- Founder: Dr Moya Malamusi
- Established: 1989
- Address: P.O. Box 75, Chileka
- Location: Chileka, Blantyre, Malawi, Blantyre, Malawi

= Oral Literature and Research Programme =

The Oral Literature Research Programme is an independent research institution founded in 1989 by renowned Malawian cultural anthropologist Moya Aliya Malamusi, and his sister, the late Lidiya Malamusi. It is based in Chileka, Blantyre, Malawi, about a kilometre from the Chileka International Airport. Moya Aliya Malamusi (born in 1959) is an ethnomusicologist and lecturer at the University of Vienna and Sigmund Freud University (SFU, Vienna). Malamusi has done extensive research into guitar styles and techniques in southern Africa. He has also published a selection of his field recordings on CDs From Lake Malawi to the Zambezi (Frankfurt, 1999)and the DVD/CD Endangered traditions—Endangered Creativity (Frankfurt 2011).
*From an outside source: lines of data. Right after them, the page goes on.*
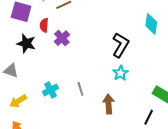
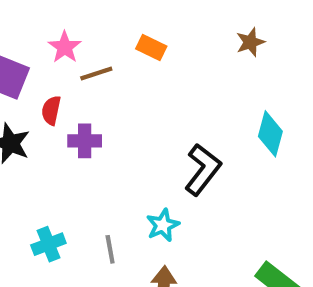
purple cross: (62, 38) -> (85, 141), turned 35
cyan star: (120, 73) -> (163, 225), moved

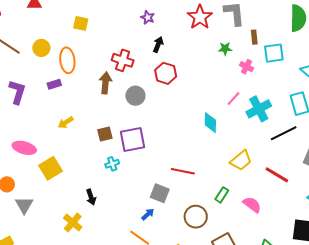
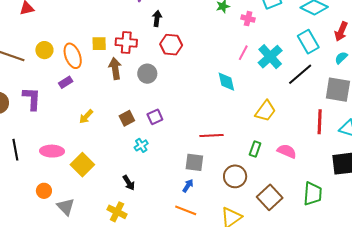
yellow square: (81, 23) -> (99, 44), moved
purple square: (132, 140) -> (155, 117), size x0.6
red line: (277, 175) -> (320, 122), moved, turned 75

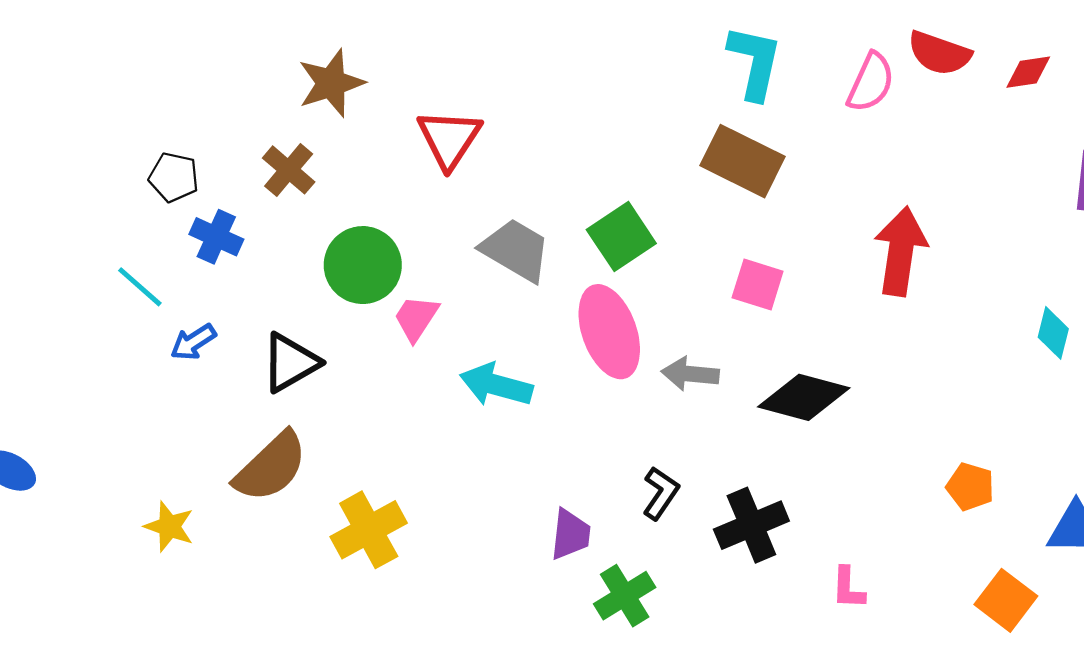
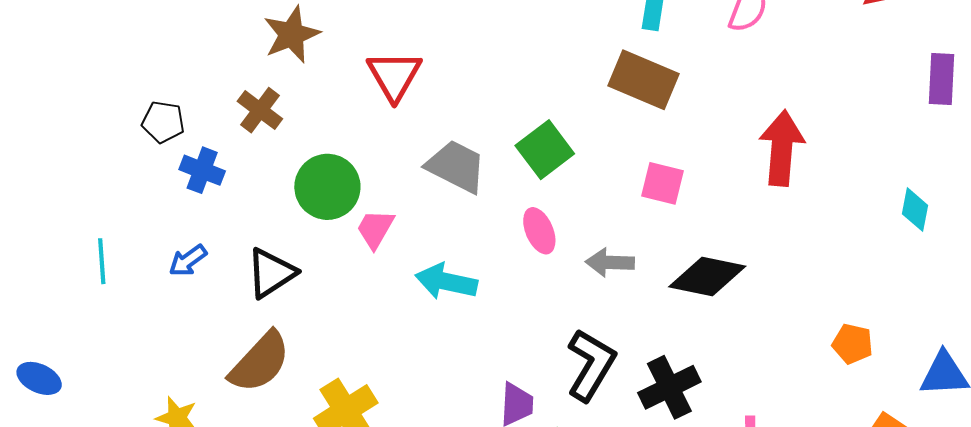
cyan line: (140, 287) -> (102, 261), moved, turned 48
pink ellipse: (609, 332) -> (539, 231), size x0.6
black L-shape: (661, 493) -> (591, 365), size x1.6

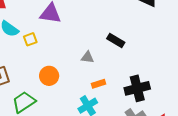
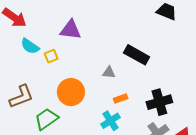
black rectangle: (116, 40) -> (137, 55), size x1.4
orange circle: (49, 76) -> (71, 92), size x1.4

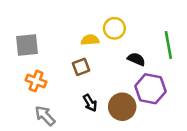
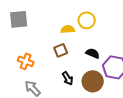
gray square: (27, 45) -> (19, 19), moved
black semicircle: (136, 59) -> (93, 53), moved

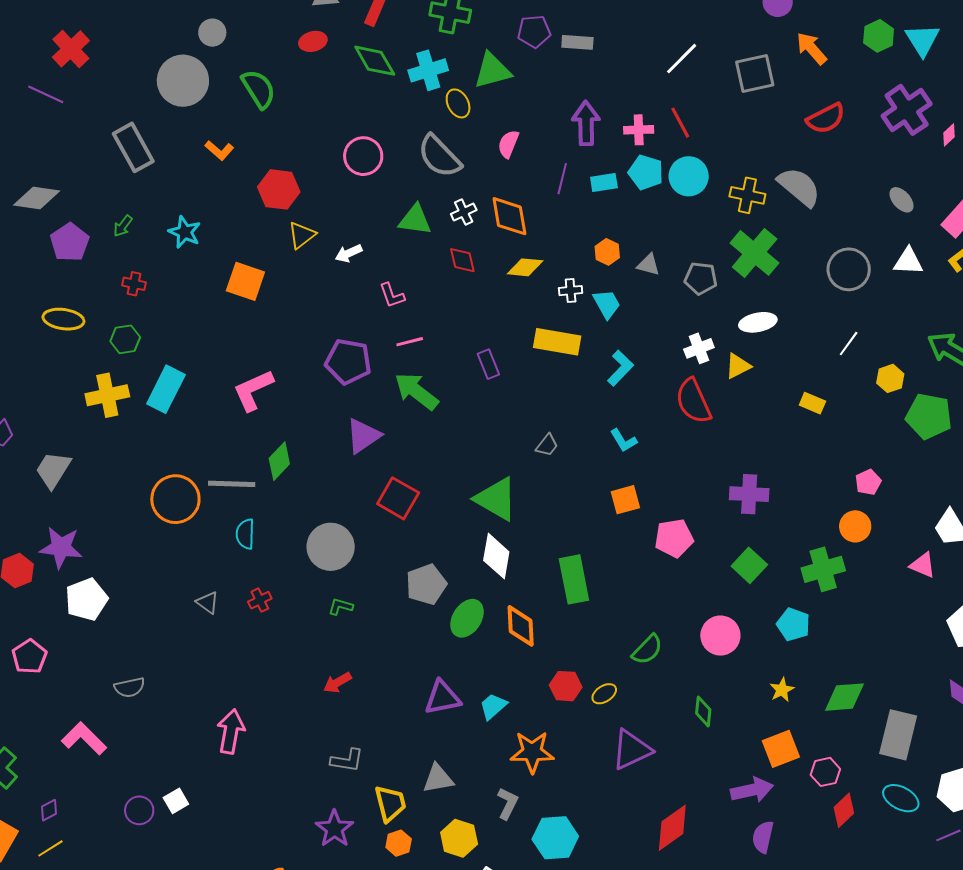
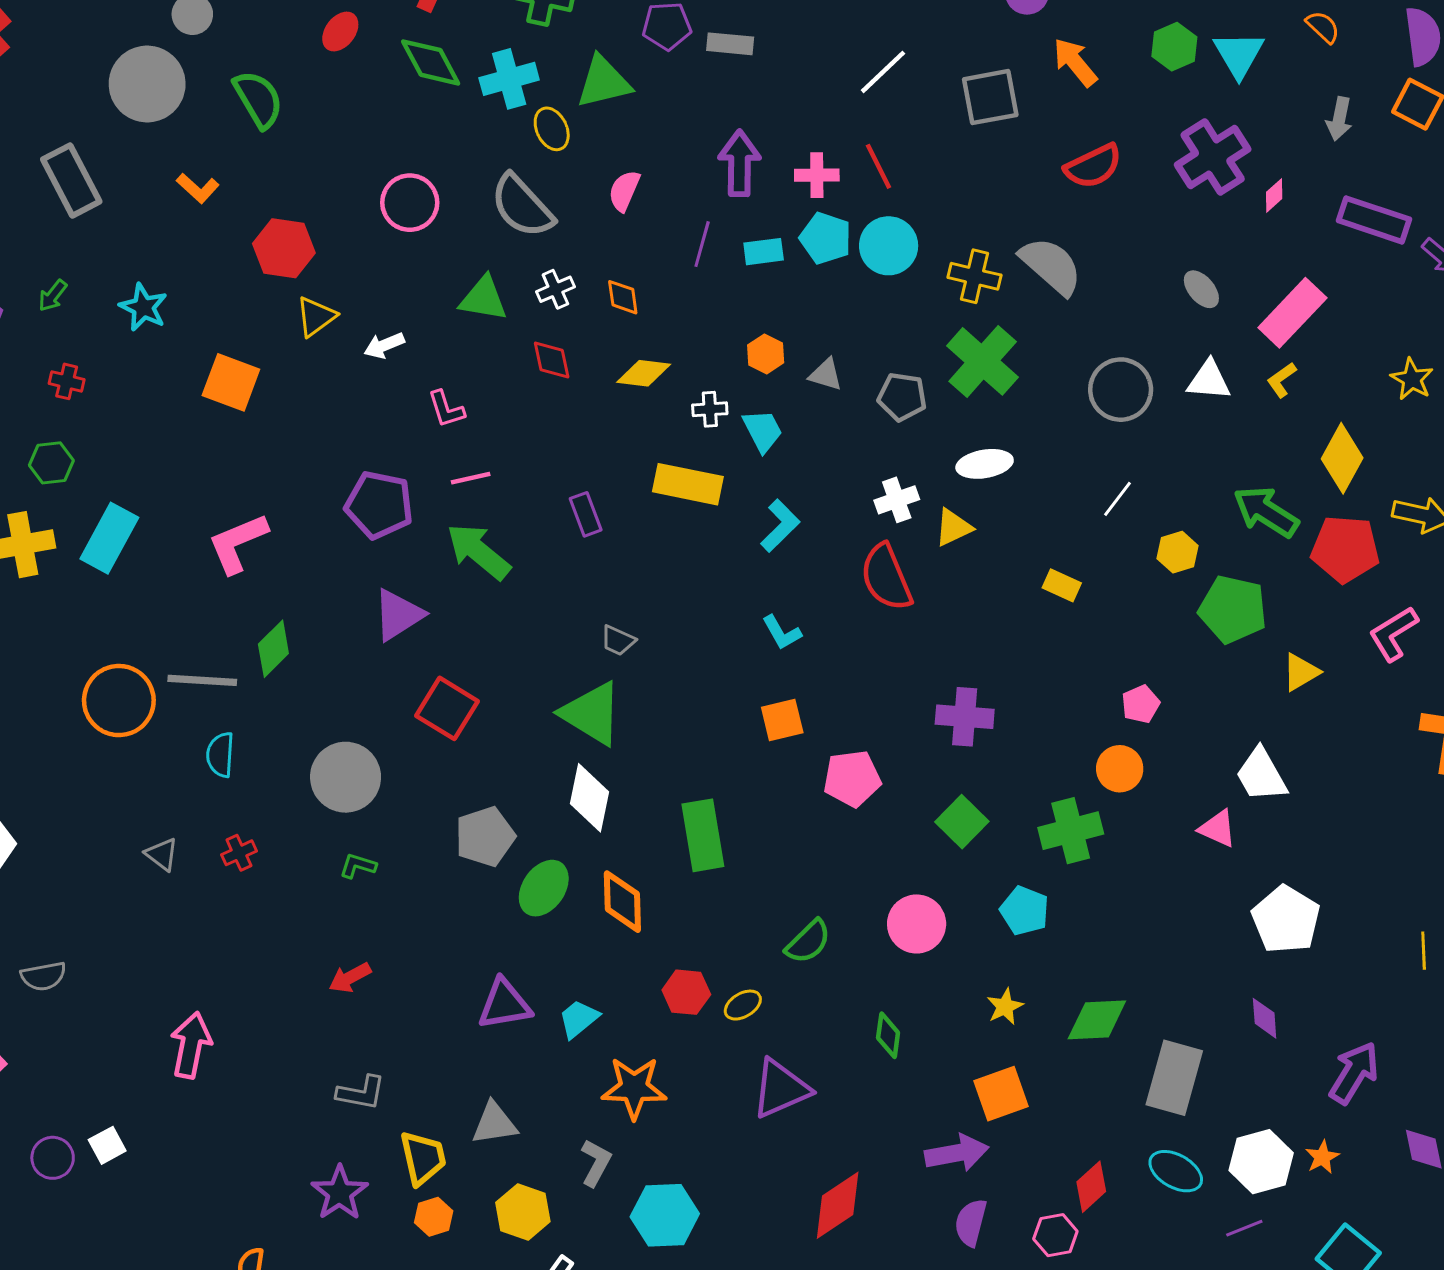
red ellipse: (313, 41) -> (340, 32), turned -40
orange diamond: (509, 216) -> (623, 297), size x0.6
gray trapezoid: (547, 445) -> (618, 640), moved, turned 75
pink hexagon: (825, 772) -> (1055, 1235), moved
Its objective is the systematic contextual recording and documentation of orally transmitted African cultural traditions, notably oral literature (storytelling, riddling, proverbs, sayings etc.), song/dance, musical instruments, local technologies, ritual events such as in the nyau secret society, or in chinamwali initiation. The centre is housed in a large private compound owned by Moya A. Malamusi and includes an office, the archival collections, some guest rooms for visiting researchers and a special building called the Jacaranda House which serves as a Museum of Ethnographic Objects open to visitors from schools and the public.

The permanent members of the Oral Literature Research Programme include Mrs. Maliya Moya, a writer and oral literature researcher, Dyna Malamusi who has a journalism background, and the musician-composers Sinosi Mlendo and Christopher Gerald. External researchers, cooperating with the centre include Kayombo kaChinyeka and Moses Yotamu from Zambia, Albert Bisaso from Uganda, and Vera Mwinuka from Tanzania. The internationally renowned cultural anthropologist Gerhard Kubik is also associated with the center and spends long periods of study at the institution every year.

Dr. Malamusi's research group is in contact with other institutions across East and southern Africa including the Department of Fine and Performing Arts of the University Of Dar es Salaam in Tanzania through Dr. Mitchel Strumpf, and the International Library of African Music at Rhodes University, South Africa.

Over a period of 21 years they have built up a vast collection of recordings on audio and video tape, estimated to amount about 4,500 individual items. These include story-telling (nthano)in context, rare musical instruments, and historical performances.

The Museum of Ethnographic Objects houses rare musical instruments, now extinct, and also work utensils. It also houses the estate of the late Donald Kachamba, musician-composer.